▸ **EXERCISE AIM**: Using the listing below, copy exactly the lines from the one containing "left knee: (130, 960)" to the one containing "root of tail: (454, 779)", both lines included, and no others.

▸ **DATA PROVIDED**:
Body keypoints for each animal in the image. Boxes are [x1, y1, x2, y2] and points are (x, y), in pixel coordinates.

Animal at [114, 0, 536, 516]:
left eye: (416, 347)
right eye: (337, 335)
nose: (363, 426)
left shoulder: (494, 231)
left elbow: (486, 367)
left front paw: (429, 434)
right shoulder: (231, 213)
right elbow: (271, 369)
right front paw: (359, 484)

---

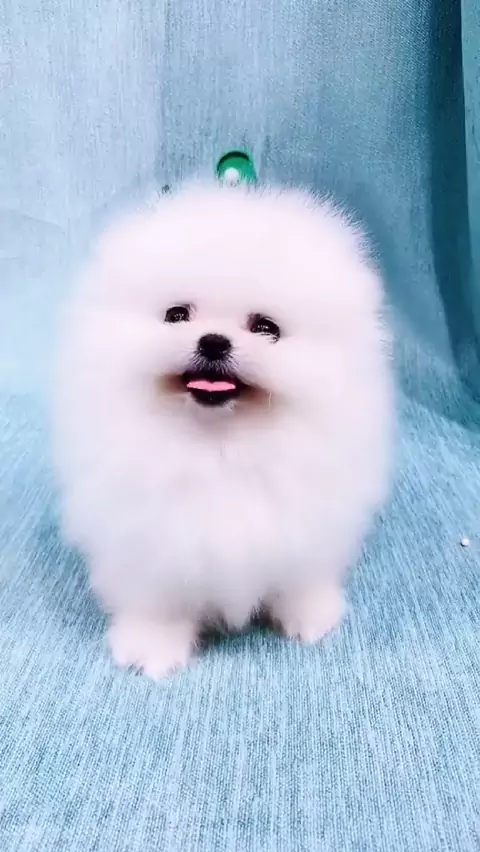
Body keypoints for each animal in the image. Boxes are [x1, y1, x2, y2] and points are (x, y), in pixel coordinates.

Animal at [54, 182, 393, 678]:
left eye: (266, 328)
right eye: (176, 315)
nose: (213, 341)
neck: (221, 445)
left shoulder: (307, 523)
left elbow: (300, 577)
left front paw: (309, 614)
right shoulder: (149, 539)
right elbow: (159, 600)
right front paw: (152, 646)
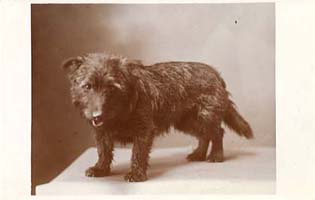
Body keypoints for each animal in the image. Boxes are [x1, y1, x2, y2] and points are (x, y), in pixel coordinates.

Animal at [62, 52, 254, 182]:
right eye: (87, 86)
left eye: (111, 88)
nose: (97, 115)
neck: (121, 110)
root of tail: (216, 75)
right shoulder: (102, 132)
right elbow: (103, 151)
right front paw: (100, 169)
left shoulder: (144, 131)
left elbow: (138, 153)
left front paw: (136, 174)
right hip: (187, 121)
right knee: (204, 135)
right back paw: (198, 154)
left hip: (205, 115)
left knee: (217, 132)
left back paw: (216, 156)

---

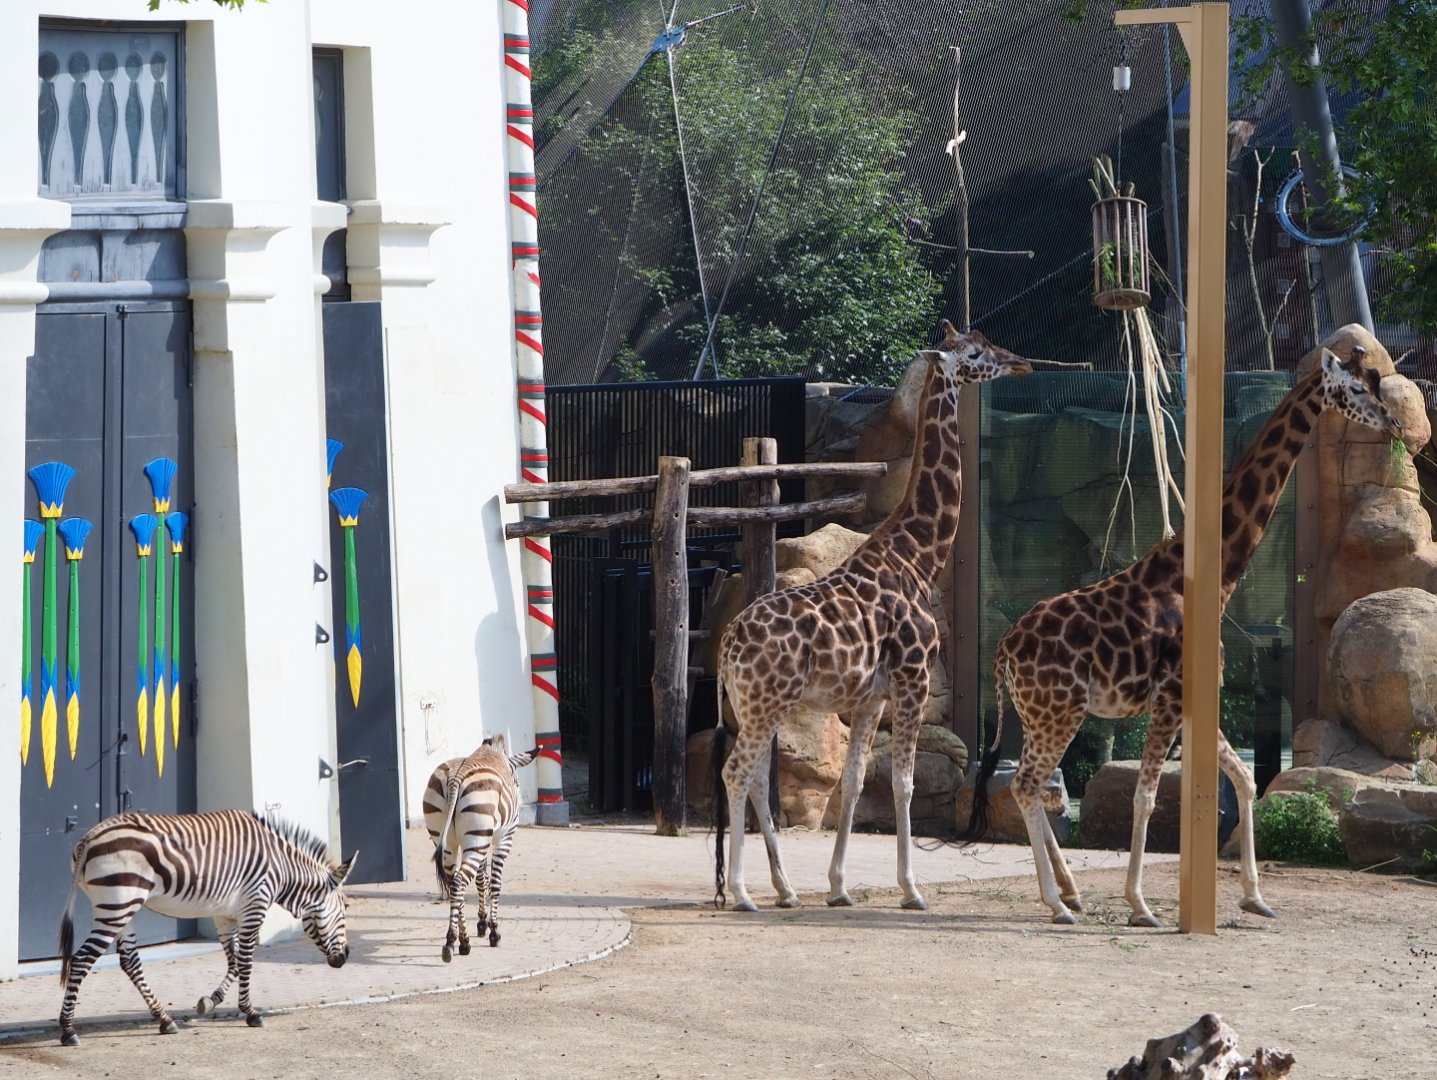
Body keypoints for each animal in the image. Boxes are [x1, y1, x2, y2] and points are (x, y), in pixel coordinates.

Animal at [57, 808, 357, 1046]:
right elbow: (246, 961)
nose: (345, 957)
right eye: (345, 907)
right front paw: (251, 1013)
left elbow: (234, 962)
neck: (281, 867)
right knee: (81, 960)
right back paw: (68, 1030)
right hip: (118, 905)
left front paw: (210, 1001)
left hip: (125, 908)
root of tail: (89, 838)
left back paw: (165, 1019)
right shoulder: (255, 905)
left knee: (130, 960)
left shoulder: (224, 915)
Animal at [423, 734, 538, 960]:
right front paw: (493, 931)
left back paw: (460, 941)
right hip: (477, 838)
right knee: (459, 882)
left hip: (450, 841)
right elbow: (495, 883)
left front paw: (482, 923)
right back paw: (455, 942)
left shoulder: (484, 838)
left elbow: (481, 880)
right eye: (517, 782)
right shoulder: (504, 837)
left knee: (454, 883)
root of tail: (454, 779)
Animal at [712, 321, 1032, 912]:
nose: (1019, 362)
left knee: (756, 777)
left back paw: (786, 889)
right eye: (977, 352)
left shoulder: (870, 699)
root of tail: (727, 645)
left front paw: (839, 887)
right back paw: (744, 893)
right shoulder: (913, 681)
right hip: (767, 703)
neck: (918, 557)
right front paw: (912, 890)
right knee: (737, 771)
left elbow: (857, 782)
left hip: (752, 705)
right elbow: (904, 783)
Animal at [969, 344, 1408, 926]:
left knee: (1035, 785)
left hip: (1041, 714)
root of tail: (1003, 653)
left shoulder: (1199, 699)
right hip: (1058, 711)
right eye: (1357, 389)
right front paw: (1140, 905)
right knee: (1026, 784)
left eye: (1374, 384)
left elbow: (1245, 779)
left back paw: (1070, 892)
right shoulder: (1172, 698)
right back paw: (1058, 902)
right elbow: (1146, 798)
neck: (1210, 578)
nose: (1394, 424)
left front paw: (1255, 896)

▸ **OUTPUT OF THE TASK**:
left knee: (130, 960)
left shoulder: (224, 915)
Animal at [423, 734, 538, 960]:
right front paw: (493, 931)
left back paw: (460, 941)
right hip: (477, 838)
right knee: (459, 882)
left hip: (450, 841)
right elbow: (495, 883)
left front paw: (482, 923)
right back paw: (455, 942)
left shoulder: (484, 838)
left elbow: (481, 880)
right eye: (517, 782)
right shoulder: (504, 837)
left knee: (454, 883)
root of tail: (454, 779)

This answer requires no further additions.